Clean stainless cookware really well before using now.  I made sure my dishwasher drain wasn't clogged with anything, and ran all my dishes and cookware through a cycle.
Look at any hair and body products, make sure all labeled gluten free.
Pets? Switch them to grain free, always switch pet food gradually, wash hands really well after petting them for now. Wash all their bedding.
Several people here are very knowledgeable about the typical and not-so-typical nutritional deficiencies connected to celiacs, they are very helpful.  Do a search on common vitamin deficiencies with Celiacs. It's usually not enough to just stop eating gluten and recover, your body needs some help.

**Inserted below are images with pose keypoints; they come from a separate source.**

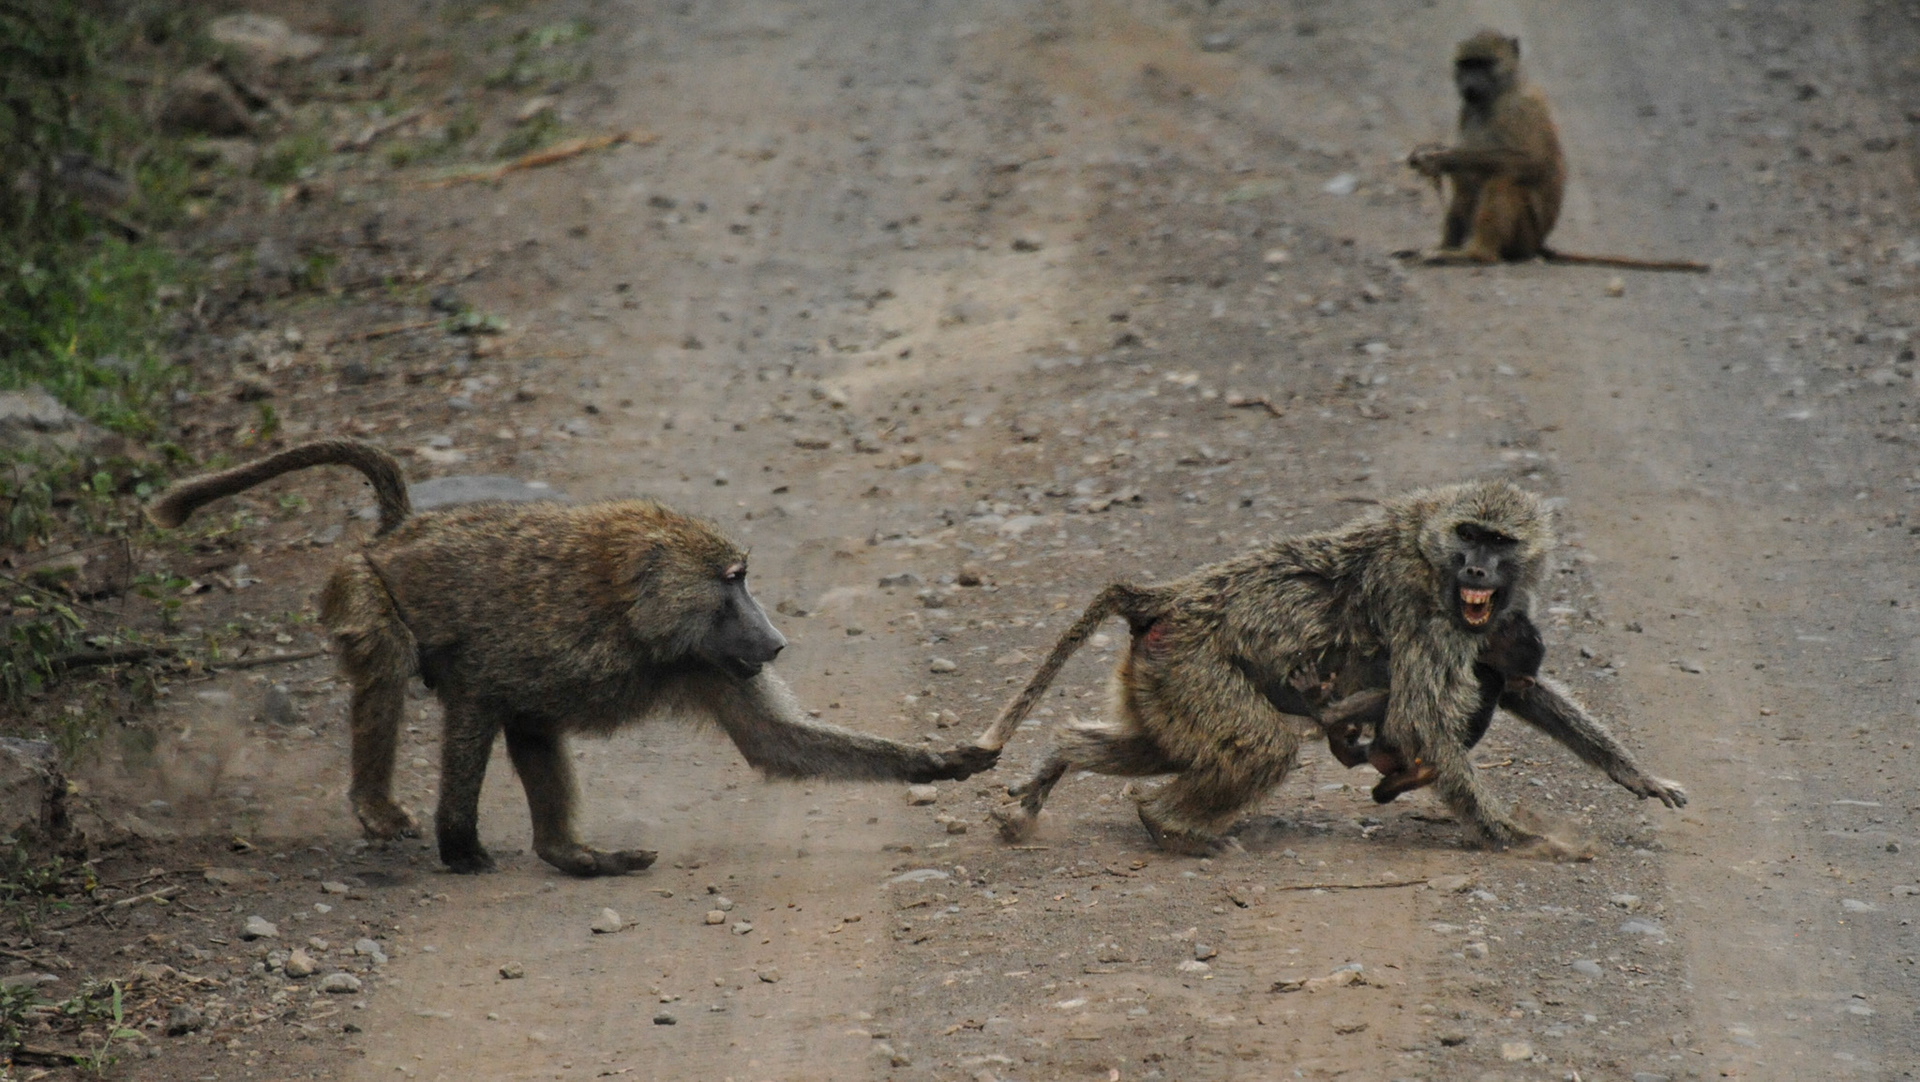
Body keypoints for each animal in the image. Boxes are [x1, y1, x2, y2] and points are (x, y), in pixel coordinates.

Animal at [148, 440, 998, 877]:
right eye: (734, 581)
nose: (775, 641)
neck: (627, 615)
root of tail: (397, 534)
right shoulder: (525, 648)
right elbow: (475, 702)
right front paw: (459, 844)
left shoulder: (704, 662)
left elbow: (776, 743)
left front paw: (943, 762)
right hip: (361, 586)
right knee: (390, 669)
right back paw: (377, 804)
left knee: (533, 728)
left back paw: (575, 855)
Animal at [973, 480, 1685, 856]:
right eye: (1469, 534)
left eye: (1499, 540)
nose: (1478, 571)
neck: (1427, 550)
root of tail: (1166, 599)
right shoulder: (1425, 613)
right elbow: (1422, 718)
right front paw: (1517, 835)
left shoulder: (1501, 630)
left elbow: (1518, 685)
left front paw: (1639, 777)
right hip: (1192, 666)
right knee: (1261, 748)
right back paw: (1171, 825)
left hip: (1160, 680)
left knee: (1160, 748)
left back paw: (1055, 774)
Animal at [1405, 30, 1709, 273]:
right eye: (1466, 64)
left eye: (1484, 63)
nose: (1469, 84)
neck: (1499, 93)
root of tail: (1540, 244)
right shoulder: (1466, 111)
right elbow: (1466, 181)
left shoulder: (1521, 107)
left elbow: (1527, 161)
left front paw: (1442, 158)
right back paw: (1444, 249)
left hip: (1525, 236)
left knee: (1504, 178)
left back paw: (1476, 255)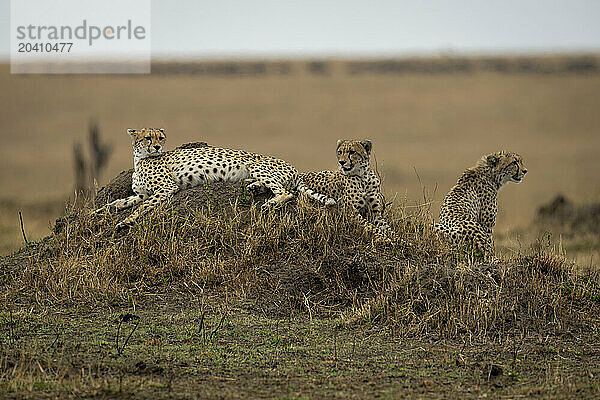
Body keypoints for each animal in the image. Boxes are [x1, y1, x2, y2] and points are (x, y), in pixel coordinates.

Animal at [94, 128, 298, 231]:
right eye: (147, 138)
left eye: (160, 137)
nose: (157, 147)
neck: (140, 159)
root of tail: (293, 168)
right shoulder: (142, 194)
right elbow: (118, 202)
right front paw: (97, 212)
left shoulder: (165, 188)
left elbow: (142, 207)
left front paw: (127, 221)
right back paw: (254, 187)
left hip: (254, 165)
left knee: (286, 192)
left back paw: (272, 202)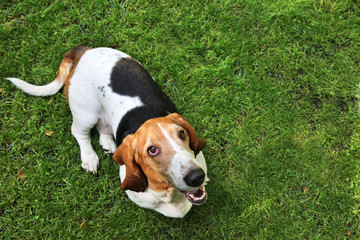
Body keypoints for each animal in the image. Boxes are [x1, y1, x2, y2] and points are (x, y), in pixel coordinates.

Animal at [6, 46, 208, 218]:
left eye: (181, 134)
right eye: (152, 150)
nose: (196, 176)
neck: (168, 191)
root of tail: (84, 51)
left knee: (103, 128)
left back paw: (108, 143)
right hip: (86, 114)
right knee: (78, 132)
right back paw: (89, 157)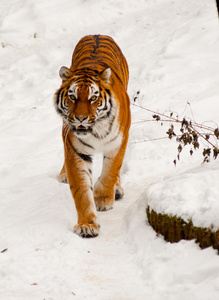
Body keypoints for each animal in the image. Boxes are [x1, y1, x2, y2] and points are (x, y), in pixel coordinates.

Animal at [54, 34, 131, 237]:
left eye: (93, 98)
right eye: (72, 97)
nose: (80, 118)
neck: (96, 130)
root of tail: (97, 34)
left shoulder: (118, 142)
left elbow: (110, 172)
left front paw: (102, 199)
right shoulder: (75, 151)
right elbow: (81, 190)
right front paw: (87, 225)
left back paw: (116, 190)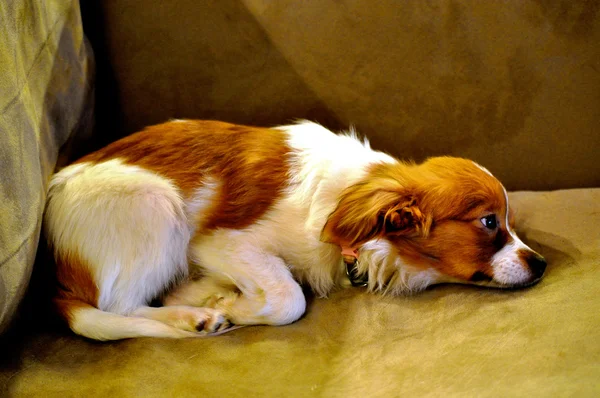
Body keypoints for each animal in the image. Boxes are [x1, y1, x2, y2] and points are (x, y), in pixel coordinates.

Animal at [44, 119, 548, 340]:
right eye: (488, 222)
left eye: (510, 222)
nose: (542, 264)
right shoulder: (220, 242)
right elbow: (289, 297)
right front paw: (232, 306)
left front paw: (207, 294)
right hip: (156, 207)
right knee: (118, 304)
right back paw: (197, 320)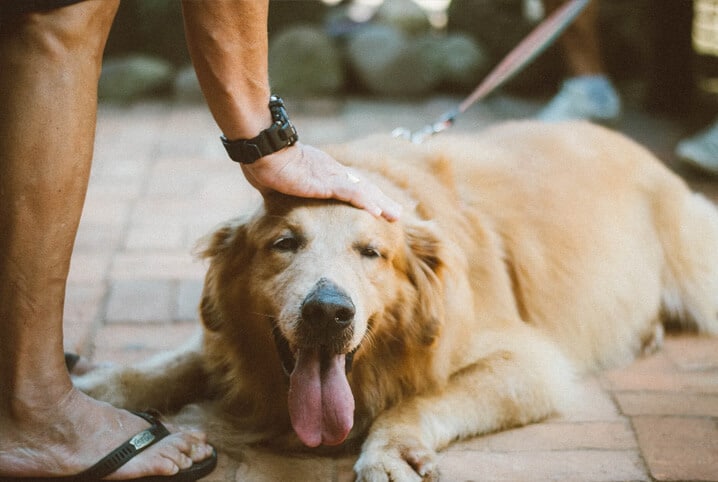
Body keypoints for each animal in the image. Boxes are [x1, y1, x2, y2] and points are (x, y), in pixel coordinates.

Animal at [73, 119, 718, 478]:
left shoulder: (531, 364)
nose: (328, 312)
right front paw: (99, 388)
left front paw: (391, 449)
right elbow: (172, 363)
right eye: (284, 243)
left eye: (372, 253)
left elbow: (422, 399)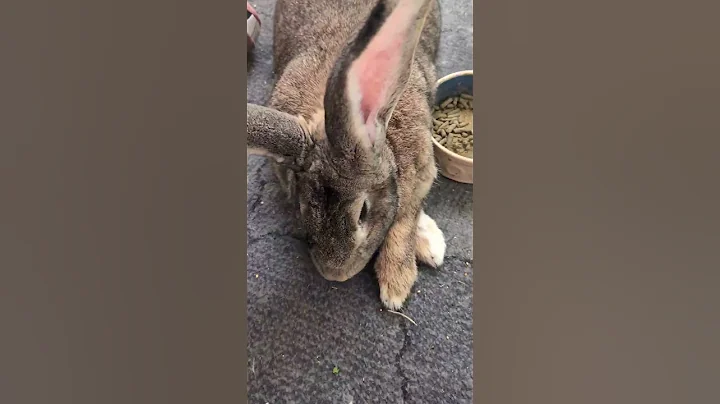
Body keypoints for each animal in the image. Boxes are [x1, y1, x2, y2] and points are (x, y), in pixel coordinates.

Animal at [247, 0, 446, 310]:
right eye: (302, 208)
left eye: (363, 211)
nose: (336, 274)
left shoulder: (422, 171)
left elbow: (405, 219)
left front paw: (396, 284)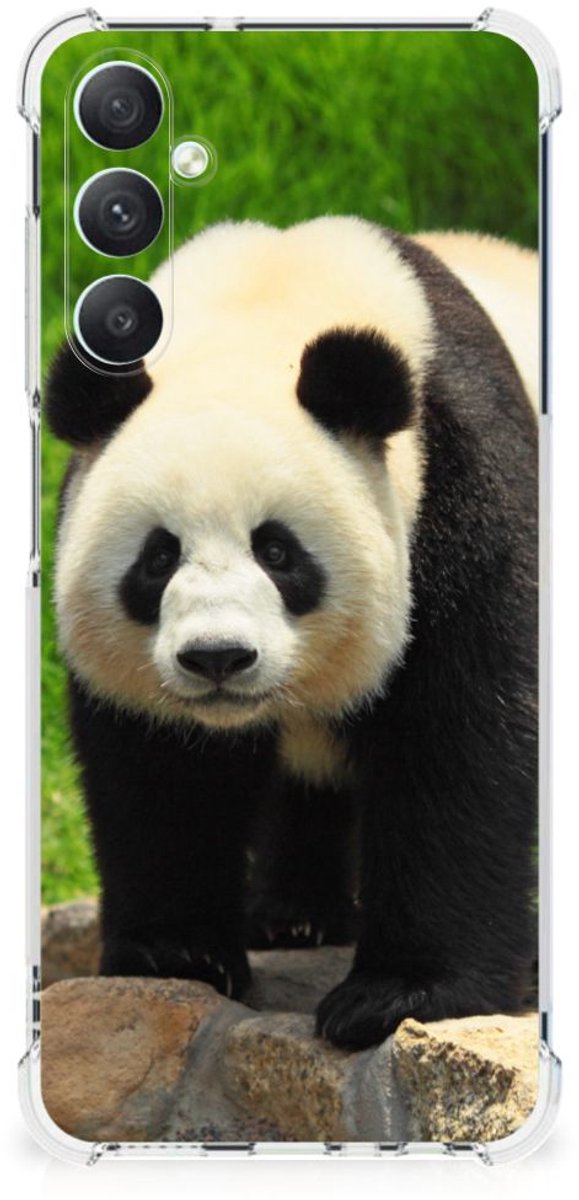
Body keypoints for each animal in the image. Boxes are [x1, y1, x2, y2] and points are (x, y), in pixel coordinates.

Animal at [46, 217, 538, 1050]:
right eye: (157, 557)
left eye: (277, 552)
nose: (217, 658)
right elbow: (159, 769)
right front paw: (177, 953)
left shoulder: (463, 485)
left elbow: (460, 739)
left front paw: (398, 994)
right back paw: (294, 917)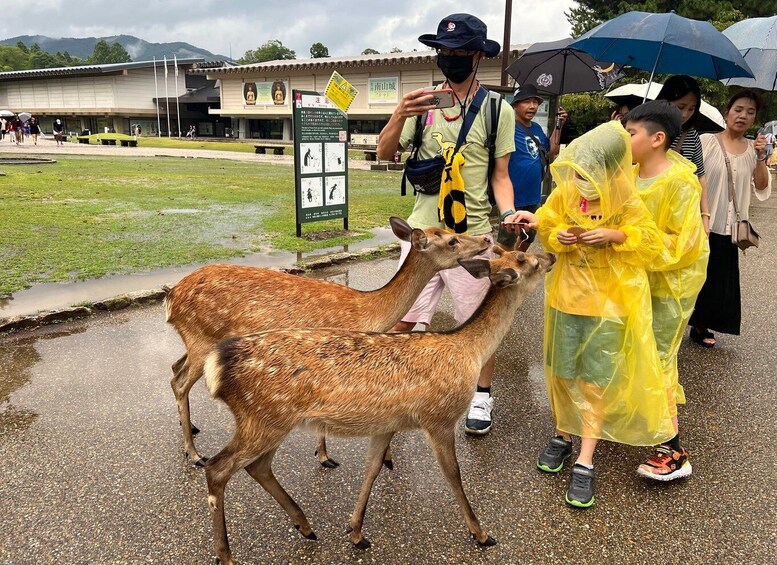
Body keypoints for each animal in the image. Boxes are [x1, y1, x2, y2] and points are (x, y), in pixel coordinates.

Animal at [165, 216, 492, 462]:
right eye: (451, 240)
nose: (487, 240)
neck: (367, 311)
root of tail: (172, 297)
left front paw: (322, 453)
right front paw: (324, 456)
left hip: (194, 339)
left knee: (174, 368)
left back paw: (190, 427)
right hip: (202, 337)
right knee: (180, 381)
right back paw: (194, 454)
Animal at [200, 248, 552, 560]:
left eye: (516, 253)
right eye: (528, 261)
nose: (550, 256)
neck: (469, 350)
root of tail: (218, 366)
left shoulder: (387, 424)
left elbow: (372, 468)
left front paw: (356, 532)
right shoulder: (439, 416)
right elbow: (453, 474)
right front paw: (481, 533)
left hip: (271, 419)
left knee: (258, 466)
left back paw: (306, 526)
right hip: (263, 418)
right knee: (217, 467)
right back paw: (226, 554)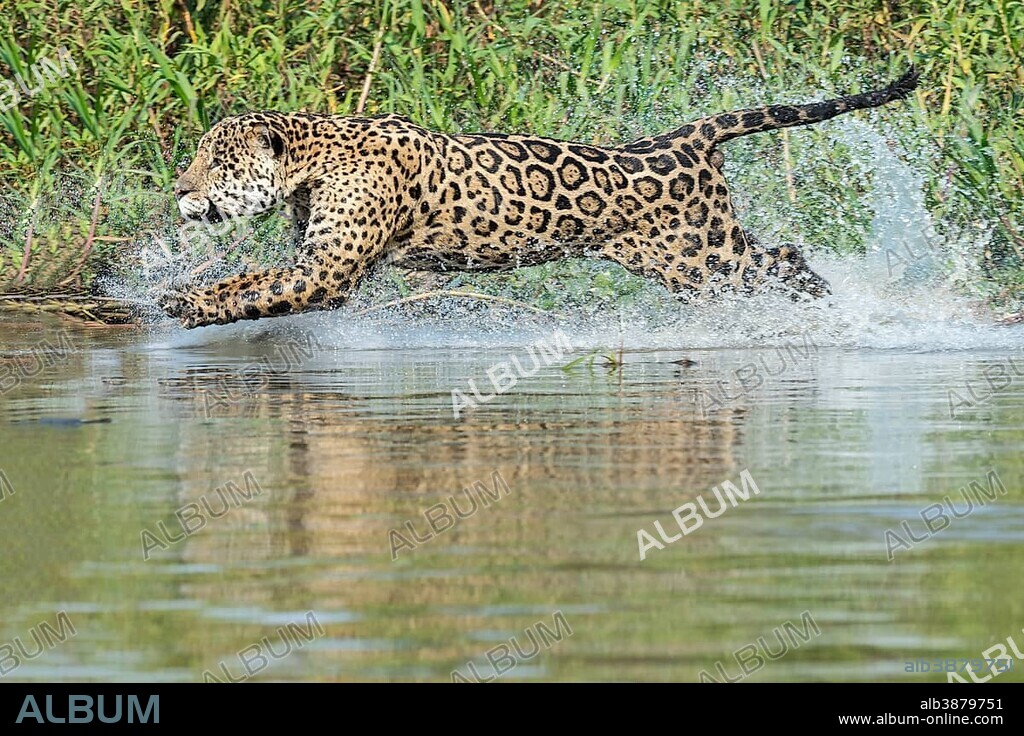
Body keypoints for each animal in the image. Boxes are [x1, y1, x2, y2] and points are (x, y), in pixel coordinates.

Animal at [161, 69, 919, 328]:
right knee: (780, 256)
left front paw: (191, 307)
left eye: (217, 160)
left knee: (785, 259)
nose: (180, 189)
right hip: (694, 257)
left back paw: (840, 312)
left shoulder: (328, 273)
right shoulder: (312, 259)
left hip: (702, 259)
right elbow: (249, 280)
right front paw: (178, 297)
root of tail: (683, 137)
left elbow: (254, 291)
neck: (312, 160)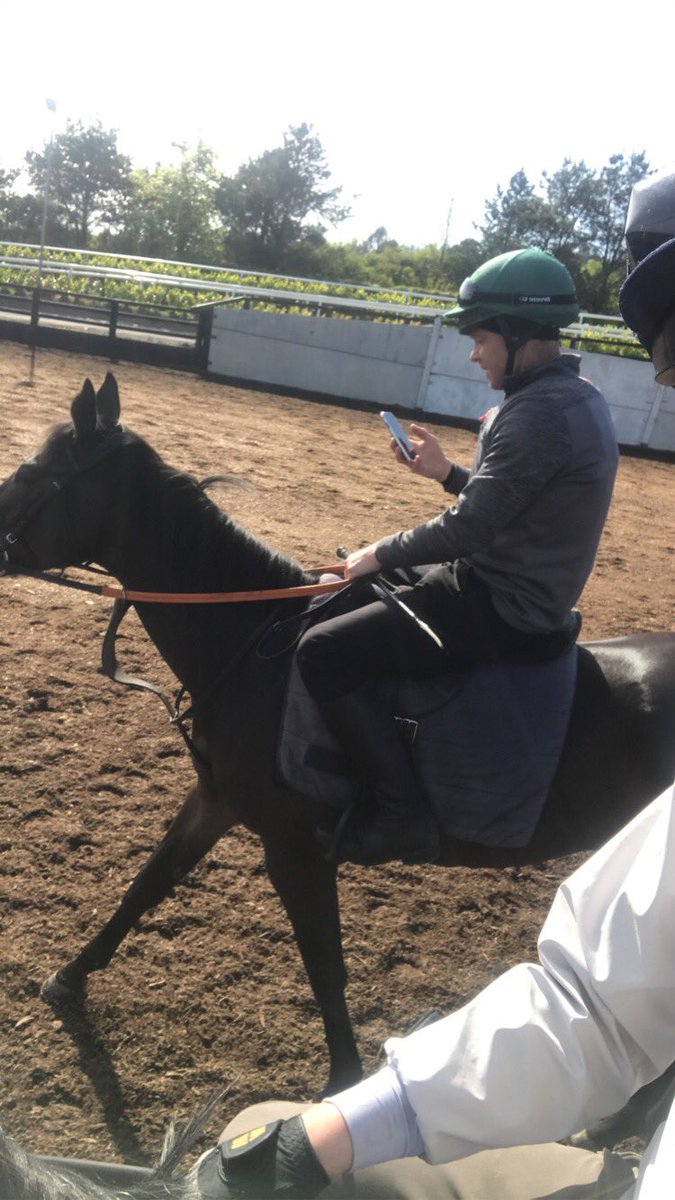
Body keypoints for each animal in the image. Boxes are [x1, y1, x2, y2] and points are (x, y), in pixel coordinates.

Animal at [3, 376, 672, 1099]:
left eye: (32, 473)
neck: (252, 645)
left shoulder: (295, 849)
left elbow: (325, 965)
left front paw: (343, 1085)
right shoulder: (215, 802)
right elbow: (147, 884)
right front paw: (70, 977)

Get the best quality vitamins you can afford, look for capsules, not hard tablets (I've had much better luck with that anyway).  The forms of each vitamin can make a huge difference.  @KnittyKitty in here is tremendously knowledgeable about that. Many others too.
One step at a time.  Your world will soon be gluten free and you'll be feeling better.  
Ask questions here, lots of really knowledgeable and kind people here will help you.  

Thanks. Recently I was pushed by a naturopath I hadn't gone to before to start taking Folic Acid.  I questioned it at the time, but I went ahead and took it. 
OMG I felt horrible.  My BP systolic went from 110's-120's up to 140's and diastolic from 60's-70's up to 80's. I felt awful, felt heavy heart pounding, exhausted, irritable, not my sweetie pie self. 
The worst part was severe insomnia, could not fall asleep until about 4:30am on the worst night.
Luckily I had not taken it for more than a week, suspected the Folic Acid, but stopped taking every supplement just in case.  BP went back to normal range a few days. I'm gradually adding back my supplements, and so far it's good.  I won't be adding back the Folic Acid.
I have never been tested for MTHFR, but I have always gotten amped up with caffeine or many B vitamins.  All my B complex and Multi contain methyl forms.  I am now suspecting I have MTHFR.
Definitely not going back to that naturopath.  
Thank you, appreciate the information, B.